A MULTIOBJECTIVE DYNAMIC PARTICLE SWARM OPTIMIZER FOR ENVIRONMENTAL/ECONOMIC DISPATCH PROBLEM

Document Type : Original Article

Authors

1 Department, Faculty of Engineering- Mansoura University

2 Electrical Engineering Departments, Faculty of Engineering-Kafrelsheikh University,

Abstract

This paper proposes a multi-objective Dynamic Random Neighborhood PSO (DRN-PSO) dynamic search based optimization algorithm for solving dual security constrained economic load dispatch problem in modern power systems. The proposed algorithm uses dynamically adjusted Inertia weight to balance global exploration and local exploitation. Numerical results were conducted on IEEE 30-bus test systems and compared to other optimization techniques that reported in the literature.

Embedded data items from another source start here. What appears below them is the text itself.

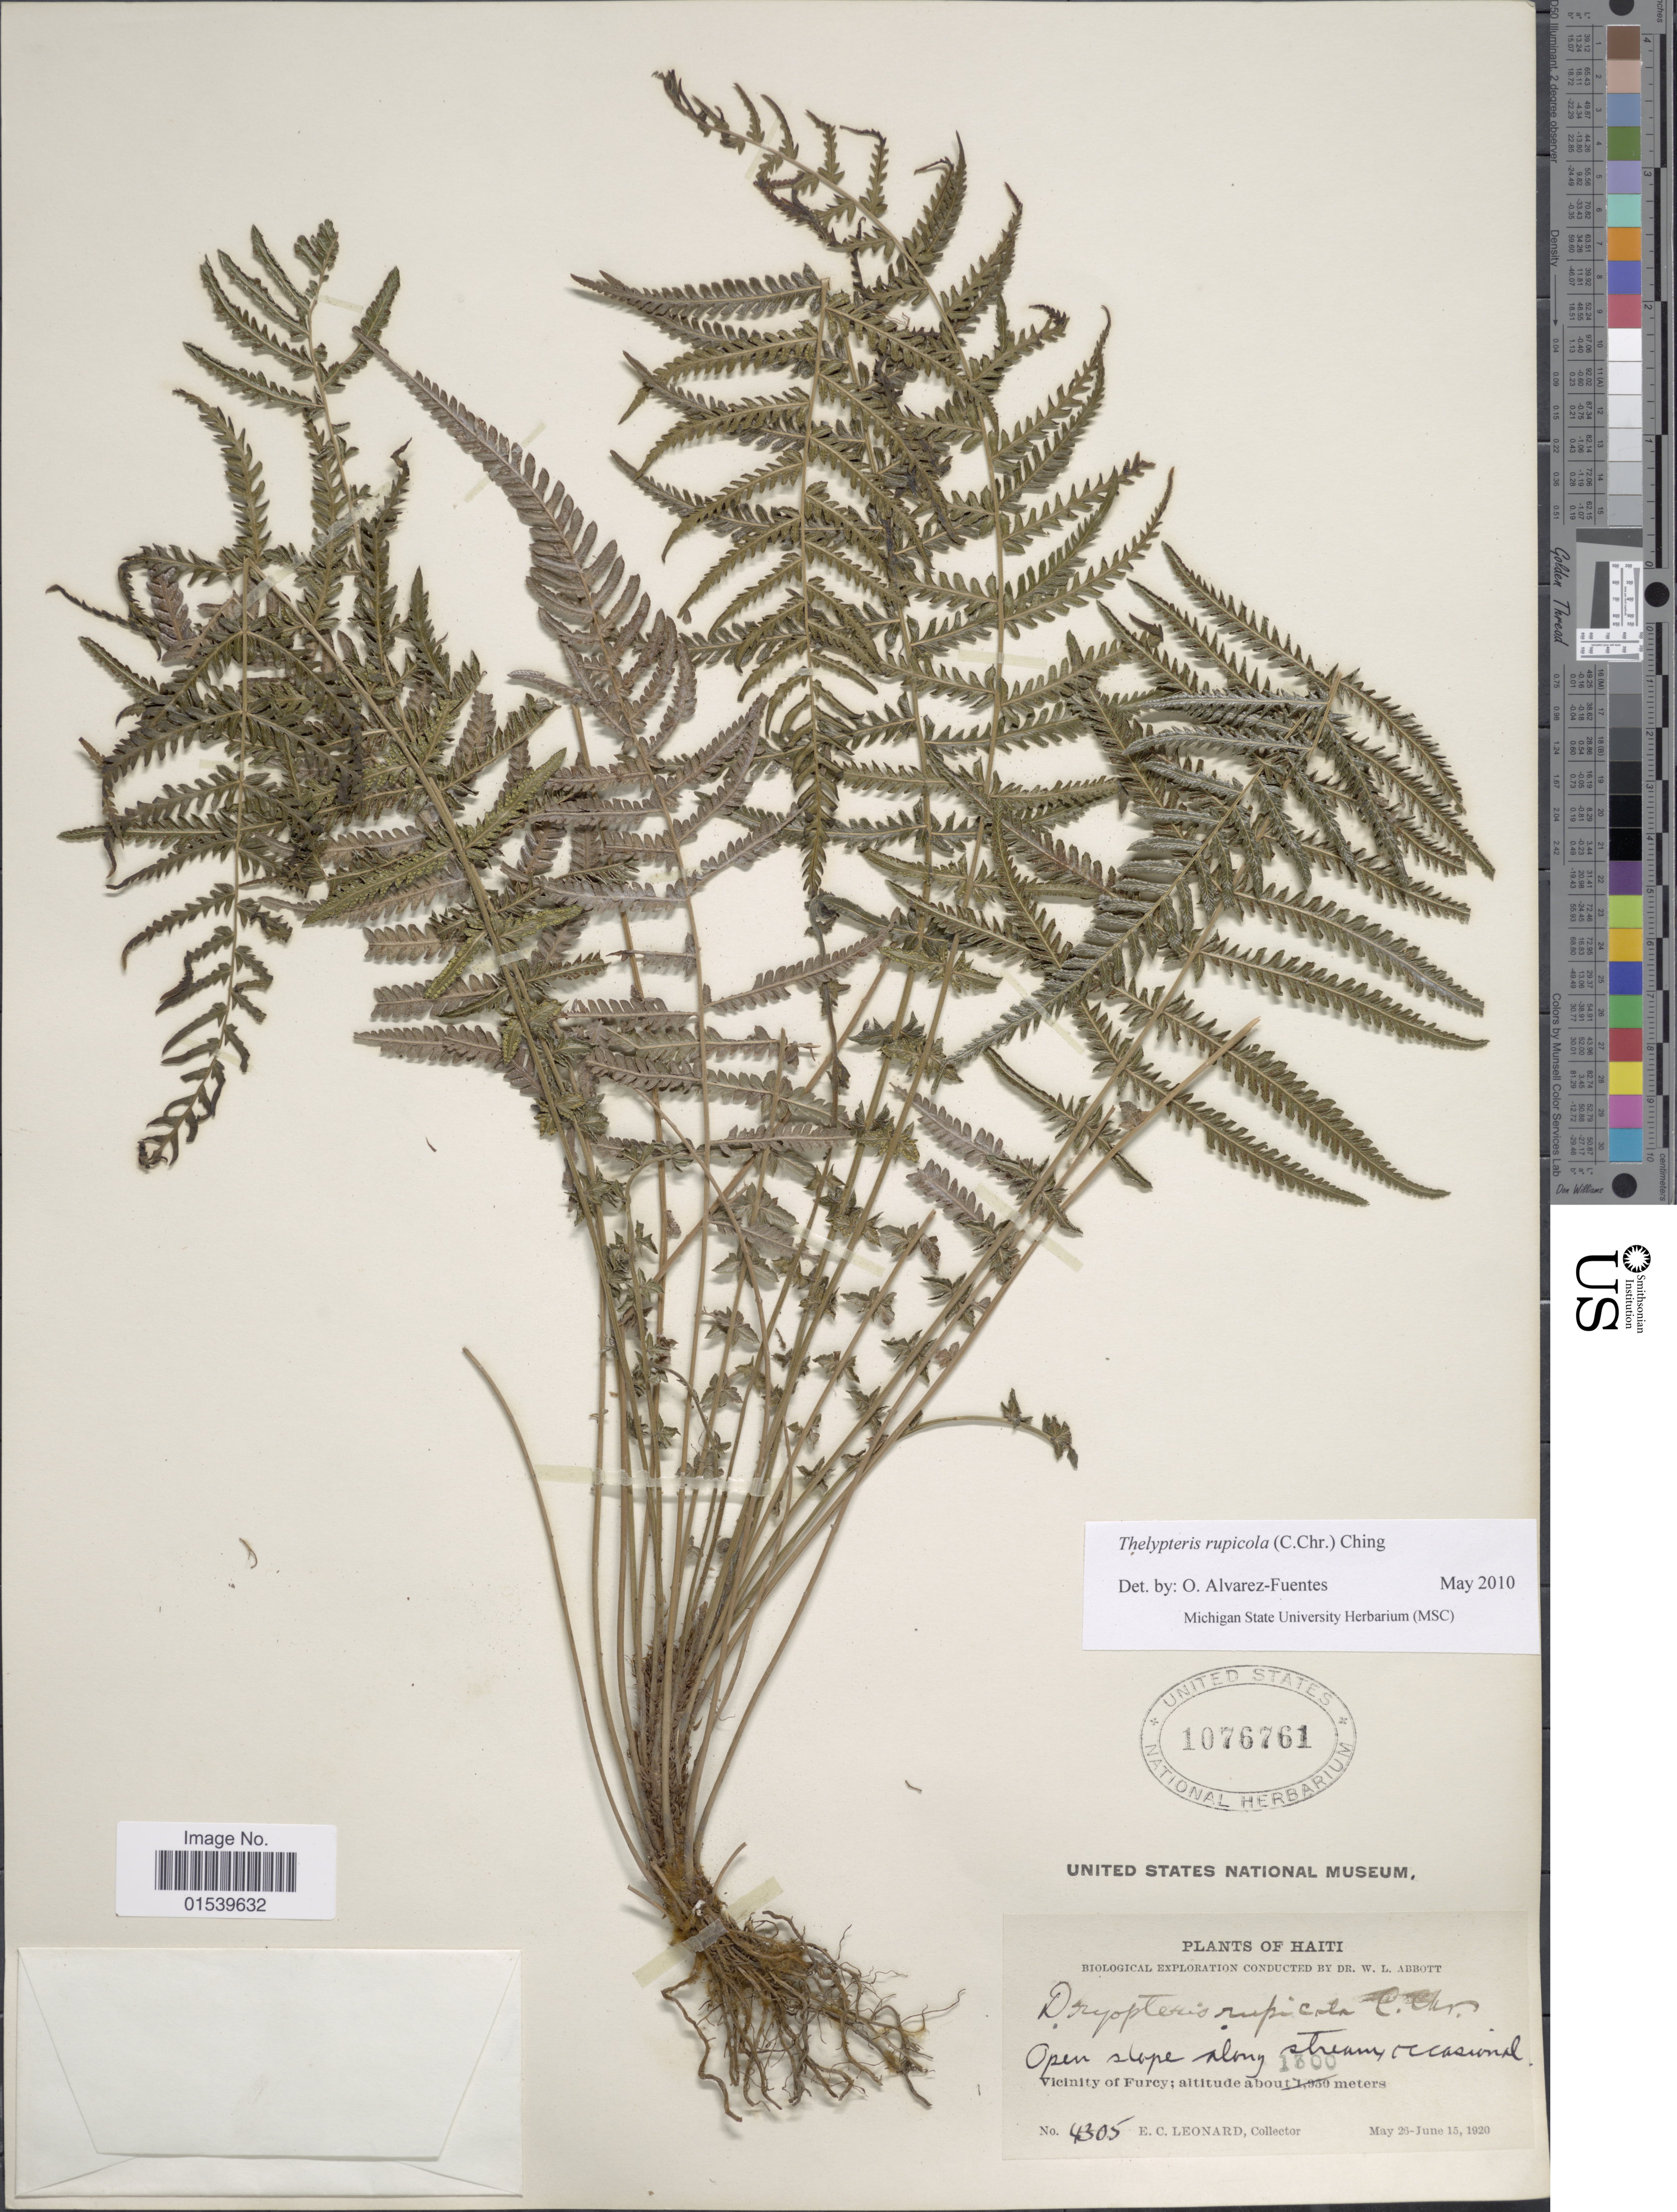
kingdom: Plantae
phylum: Tracheophyta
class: Polypodiopsida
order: Polypodiales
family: Thelypteridaceae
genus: Amauropelta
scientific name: Amauropelta rupicola (C. Chr.) comb. nov., ined 2015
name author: (C. Chr.)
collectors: E. C. Leonard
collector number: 4305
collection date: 1920-05-26/1920-06-15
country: Haiti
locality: Vicinity of Furcy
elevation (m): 1300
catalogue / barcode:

The obtained results demonstrate the superiority of the proposed DRN-PSO compared to other optimization techniques. Additional economic benefits with secure settings are fulfilled, while preserving all system constraints within their permissible limits. The proposed algorithm improves the economic issue as well as enhancing the power system operation in the technical point of view with acceptable levels of emissions. So, it can be considered as a promising alternative algorithm for solving problems in practical large scale power systems.
Keywords: constrained economic load dispatch, dynamic random neighborhood, environmental emission, multiobjective, Particle swarm optimization, transmission security.